Garner combined this rare artistic talent with a sparkling personality and good humor that extended from his playing to all aspects of life, and which was similarly infectious for all who knew him. At five feet two inches tall, he was sometimes called “elfin,” a description that fit with his ready smile, and the assorted grunts and giggles that accompanied his piano. He often sat with a Manhattan telephone directory on the bench to increase his power on the keys. The overall combination won him the admiration and appreciation of all kinds of musicians and lay audience members; he was the most commercially successful jazz pianist from the late 1940s to the early 1950s.
He continued to record and tour frequently throughout the 1960s and 1970s until failing health forced his retirement in 1975. Garner died in 1977 in Los Angeles.
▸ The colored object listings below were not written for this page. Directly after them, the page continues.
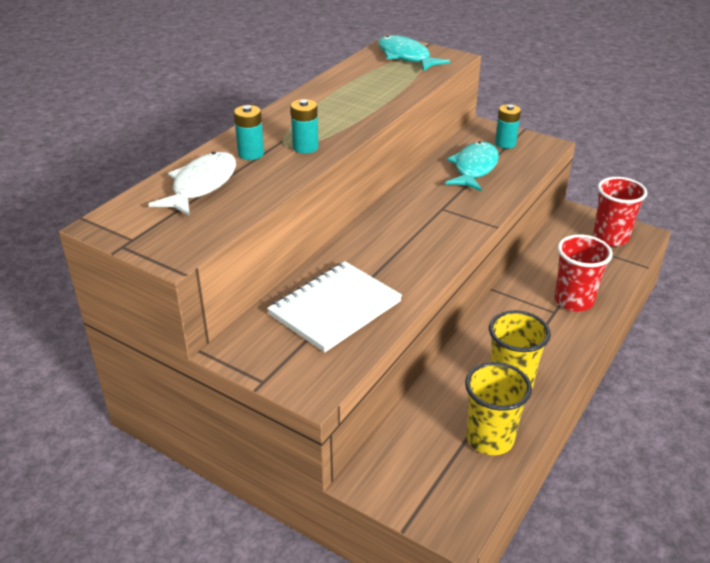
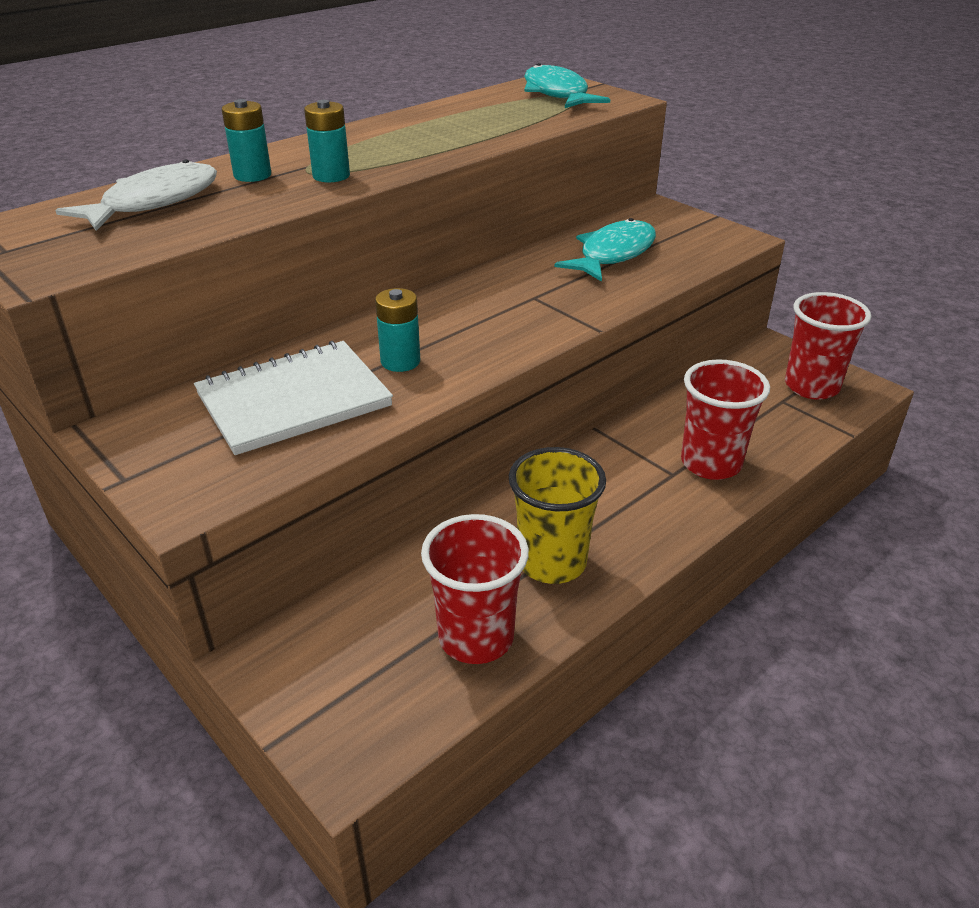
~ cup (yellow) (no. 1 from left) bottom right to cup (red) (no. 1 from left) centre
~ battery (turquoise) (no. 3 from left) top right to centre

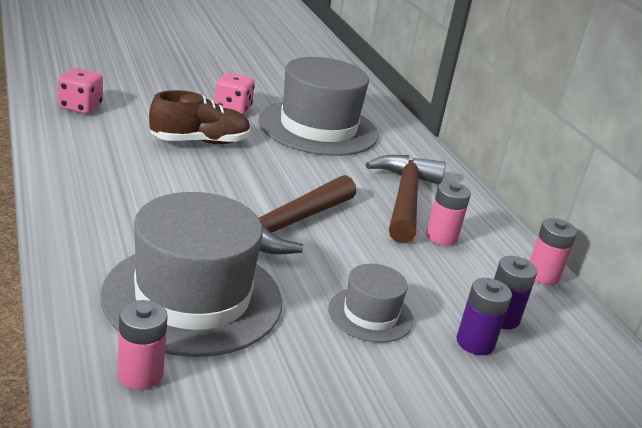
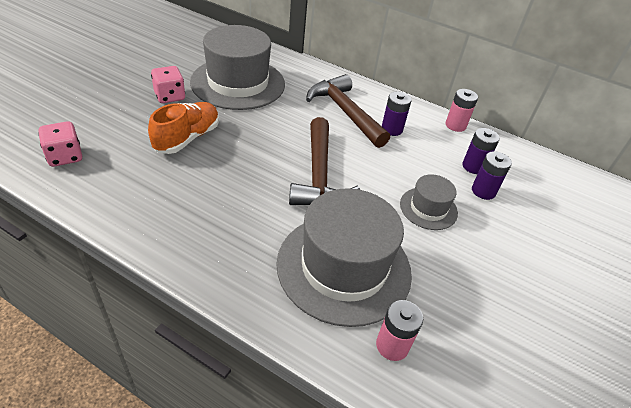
~ shoe (brown) top left to shoe (orange) top left
~ battery (pink) (no. 2 from left) middle right to battery (purple) (no. 1 from left) top centre

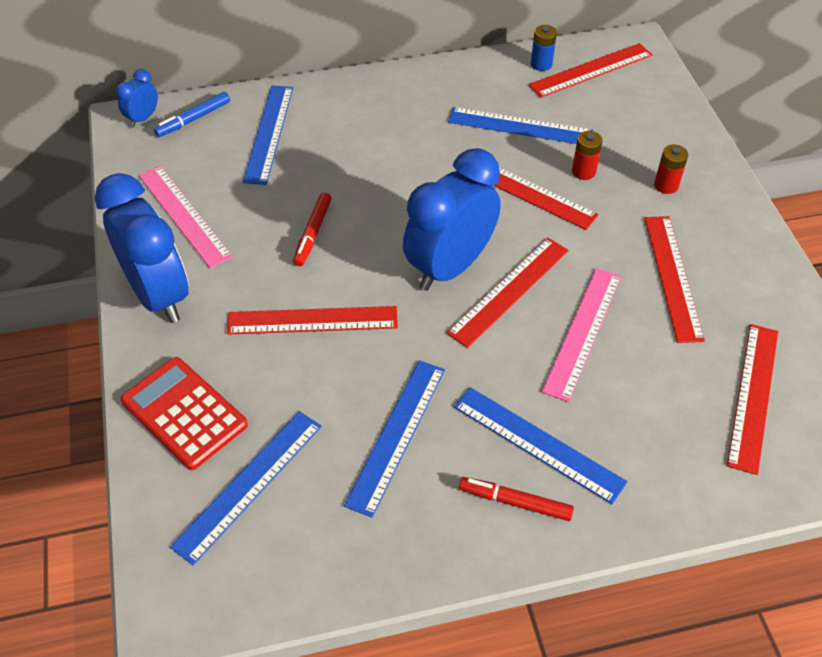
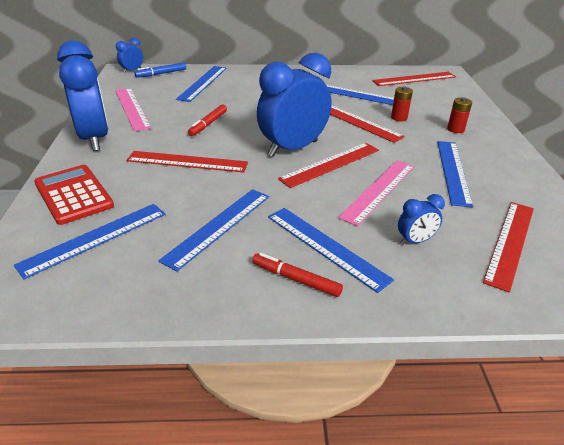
- battery (blue) top centre
~ ruler (red) (no. 5 from left) middle right to ruler (blue) (no. 6 from left) middle right
+ clock (blue) (no. 4 from left) middle right

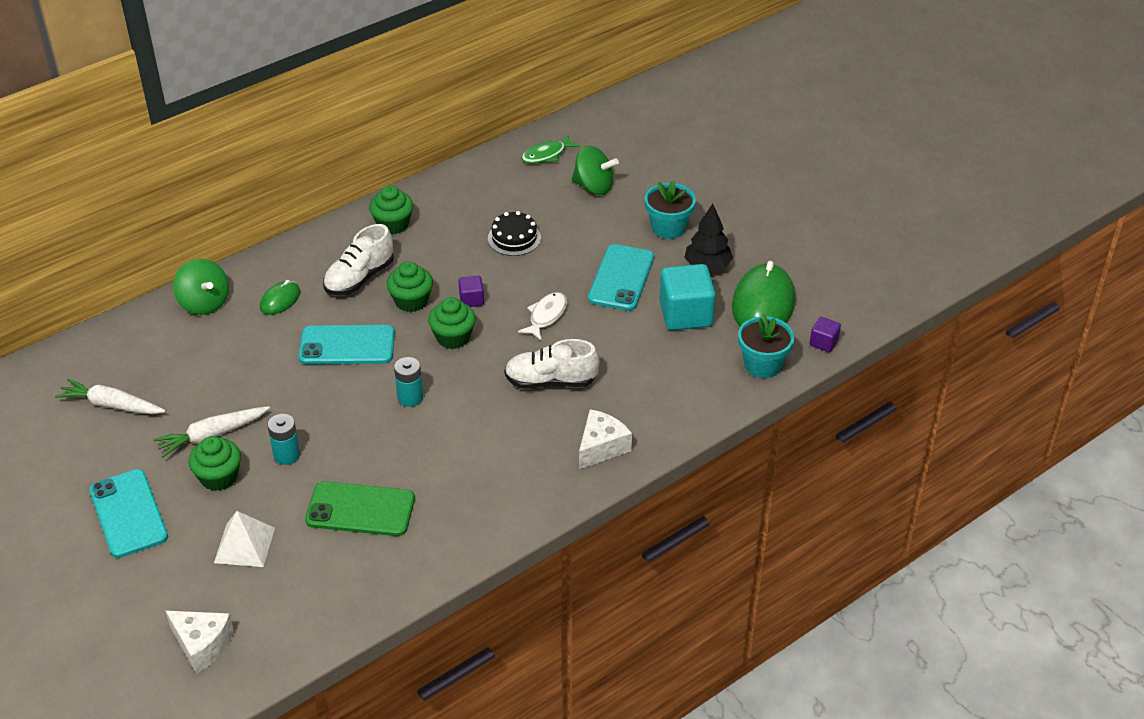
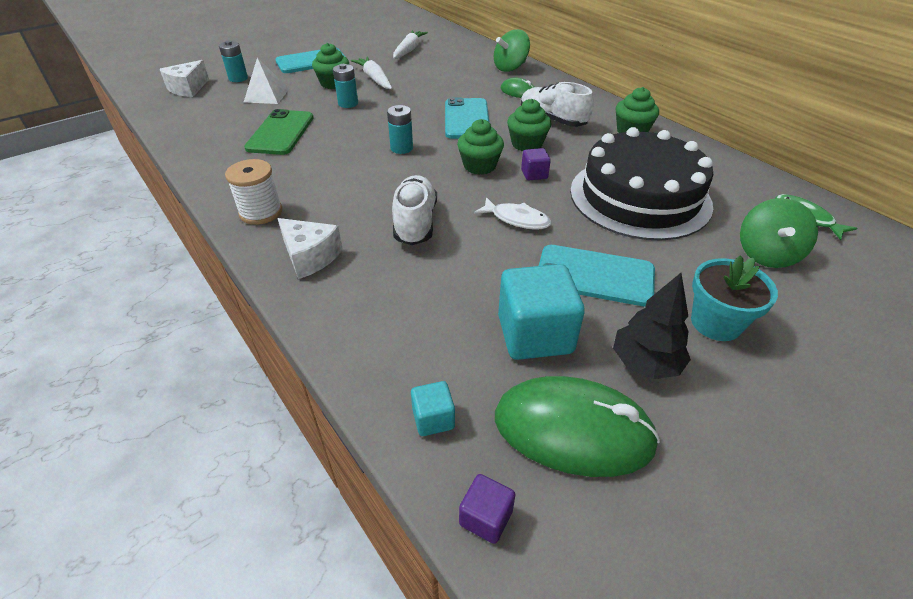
~ cake (black) top centre = top right x2.33
~ flower pot (turquoise) (no. 2 from left) middle right to cube (turquoise) (no. 1 from left) bottom centre
+ battery (turquoise) (no. 1 from left) top left
+ spool (white) top left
A small sampling of the more than 200 records and some 200 original songs that Garner left behind includes “Mambo Moves Garner” (1954), “Feeling is Believing” (1956), “Paris Impressions” (1958), “That’s My Kick” (1967), “Gemini” (1972), “Magician” (1974), “Play it Again Erroll” (reissued 1974), and “Body and Soul” (reissued material, 1991). A ballet set to his recorded music was staged in 1977. He was awarded the Grand Prix du Disque in France and the keys to numerous American cities. But his true legacy lies in the millions of listeners he delighted and the thousands of musicians who continue to be inspired by his wholly original talent.